TradingView
Kupitman
Sep 11, 2020 2:00 AM

DXY big picture 

U.S. Dollar Currency IndexTVC

Description

Credit expansion period has finished in 2008, what became the lowest turning point for DXY. Credit contraction means no way for USD devaluation, so it can only rise from there. No credit expansion means no inflation, whatever central banks are doing is not inflationary (see "Steven Van Metre" youtube channel ) despite majority perceives "money printing" should lead to it. This wrong perception by the public is reflected on the chart as correction wave 2. Pretty soon dollar uptrend will resume smashing stock market and gold.

Comment

Looking at the structure of the wave 2 (red) it seems more like a flat or flatish zig-zag (the first sub wave A seems having 5-wave structure). But both flat and zig-zag should end up with a final wave C subdivided into 5. So we should be expecting the move from March 2020 top to form a proper motive wave. Normally RSI shows divergence with price chart on tipping points of wave 3 and 5, as seen in Sep 2017 and Feb 2018. But it does not show divergence now, what leads to the idea that downtrend started in March is not yet over.
Comments
Stone881
Of course there is inflation, it is seen in nearly every good, except perhaps electronics and oil. Show me anything else that costs less today than it did in 2008? And don't just spout off the government statistics, which are adjusted at will by the powers that be.
Kupitman
@Stone881, obviously the price of goods/services increased since 2008. I had the same view as yours, but we probably need to be careful with definition of inflation and consequences on macro economy. As the public we treat any price increase as inflation, but it is not the same for FED. Price increase could be result of regulation (COVID related), (import) tax or even income grown/work force price in China.
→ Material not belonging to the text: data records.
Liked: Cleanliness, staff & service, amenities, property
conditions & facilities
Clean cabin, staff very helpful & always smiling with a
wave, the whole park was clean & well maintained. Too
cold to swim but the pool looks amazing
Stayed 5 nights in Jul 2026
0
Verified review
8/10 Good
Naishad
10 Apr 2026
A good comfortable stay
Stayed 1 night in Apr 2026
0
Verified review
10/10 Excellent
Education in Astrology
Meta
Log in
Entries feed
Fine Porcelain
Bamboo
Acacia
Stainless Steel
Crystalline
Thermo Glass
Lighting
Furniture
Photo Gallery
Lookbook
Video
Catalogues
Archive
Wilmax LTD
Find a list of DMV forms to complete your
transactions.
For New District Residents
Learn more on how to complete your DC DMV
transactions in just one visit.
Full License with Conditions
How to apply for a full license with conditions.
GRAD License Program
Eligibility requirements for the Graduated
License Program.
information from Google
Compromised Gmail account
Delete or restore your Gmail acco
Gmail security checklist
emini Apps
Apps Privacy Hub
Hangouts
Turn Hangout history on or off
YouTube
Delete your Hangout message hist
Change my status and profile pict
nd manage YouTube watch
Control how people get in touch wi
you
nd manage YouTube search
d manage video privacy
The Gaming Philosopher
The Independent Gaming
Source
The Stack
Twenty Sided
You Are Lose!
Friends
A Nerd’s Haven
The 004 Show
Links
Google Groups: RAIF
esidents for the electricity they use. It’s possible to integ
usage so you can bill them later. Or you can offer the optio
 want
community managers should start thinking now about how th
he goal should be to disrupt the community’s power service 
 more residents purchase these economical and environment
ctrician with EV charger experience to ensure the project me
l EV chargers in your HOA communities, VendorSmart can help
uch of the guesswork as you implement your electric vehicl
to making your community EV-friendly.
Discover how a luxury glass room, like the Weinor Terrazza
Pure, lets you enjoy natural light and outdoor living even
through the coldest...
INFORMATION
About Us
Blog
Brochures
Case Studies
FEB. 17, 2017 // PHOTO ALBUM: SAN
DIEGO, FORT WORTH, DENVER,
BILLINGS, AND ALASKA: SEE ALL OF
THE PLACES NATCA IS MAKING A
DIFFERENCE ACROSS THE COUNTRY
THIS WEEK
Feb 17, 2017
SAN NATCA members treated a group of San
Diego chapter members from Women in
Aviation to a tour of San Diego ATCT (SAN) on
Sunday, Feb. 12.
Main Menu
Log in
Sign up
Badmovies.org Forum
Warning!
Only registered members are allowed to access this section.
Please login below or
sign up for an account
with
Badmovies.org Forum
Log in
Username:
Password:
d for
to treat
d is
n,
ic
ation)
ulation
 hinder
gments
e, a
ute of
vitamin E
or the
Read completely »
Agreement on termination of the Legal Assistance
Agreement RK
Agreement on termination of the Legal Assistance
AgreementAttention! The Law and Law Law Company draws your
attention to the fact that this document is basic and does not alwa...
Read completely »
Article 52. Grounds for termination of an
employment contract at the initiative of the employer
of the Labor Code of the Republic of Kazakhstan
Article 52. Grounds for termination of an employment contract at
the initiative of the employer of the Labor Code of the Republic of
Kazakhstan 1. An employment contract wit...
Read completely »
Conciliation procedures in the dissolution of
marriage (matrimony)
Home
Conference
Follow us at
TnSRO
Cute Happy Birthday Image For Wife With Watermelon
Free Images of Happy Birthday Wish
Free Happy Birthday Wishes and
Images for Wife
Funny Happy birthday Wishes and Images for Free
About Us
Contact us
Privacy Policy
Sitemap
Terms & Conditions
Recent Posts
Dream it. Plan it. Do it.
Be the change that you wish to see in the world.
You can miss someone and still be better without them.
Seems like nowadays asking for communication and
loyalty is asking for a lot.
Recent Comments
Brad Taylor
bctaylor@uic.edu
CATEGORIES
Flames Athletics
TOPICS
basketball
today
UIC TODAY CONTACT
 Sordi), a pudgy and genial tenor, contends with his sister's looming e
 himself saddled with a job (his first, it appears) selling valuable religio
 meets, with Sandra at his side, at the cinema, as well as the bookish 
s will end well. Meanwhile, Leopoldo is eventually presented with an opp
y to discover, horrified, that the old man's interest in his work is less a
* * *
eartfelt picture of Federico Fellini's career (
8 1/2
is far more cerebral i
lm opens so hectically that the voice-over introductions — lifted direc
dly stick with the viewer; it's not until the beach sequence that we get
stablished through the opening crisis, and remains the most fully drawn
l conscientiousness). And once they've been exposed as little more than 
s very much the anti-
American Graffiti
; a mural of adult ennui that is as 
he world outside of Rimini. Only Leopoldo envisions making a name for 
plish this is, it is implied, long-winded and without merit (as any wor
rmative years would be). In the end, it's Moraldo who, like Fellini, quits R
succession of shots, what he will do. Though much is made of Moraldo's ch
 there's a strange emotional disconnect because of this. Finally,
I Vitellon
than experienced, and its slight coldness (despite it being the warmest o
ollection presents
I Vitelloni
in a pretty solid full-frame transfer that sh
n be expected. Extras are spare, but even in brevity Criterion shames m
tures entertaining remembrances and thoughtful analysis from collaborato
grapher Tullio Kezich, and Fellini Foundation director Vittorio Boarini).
For FED inflation is correlated with business activity and credit expansion/contraction. 10 year of QE did not improve business activity and did not resolve the issue of continuous credit contraction, it only inflated asset prices. As nicely explained in YouTube channel I referred above, FED does not create money, money creation is result of credit expansion, that's why we have not seen let's say significant inflation. All the talks about USD goes to 0, are wrong. USD is the reserve currency and the world needs it. During credit expansion more and more USD are created, but during credit contraction USD disappears with with a speed of multiplication with every credit paid out or defaulted. USD has no way but appreciate during credit contraction that is the main message.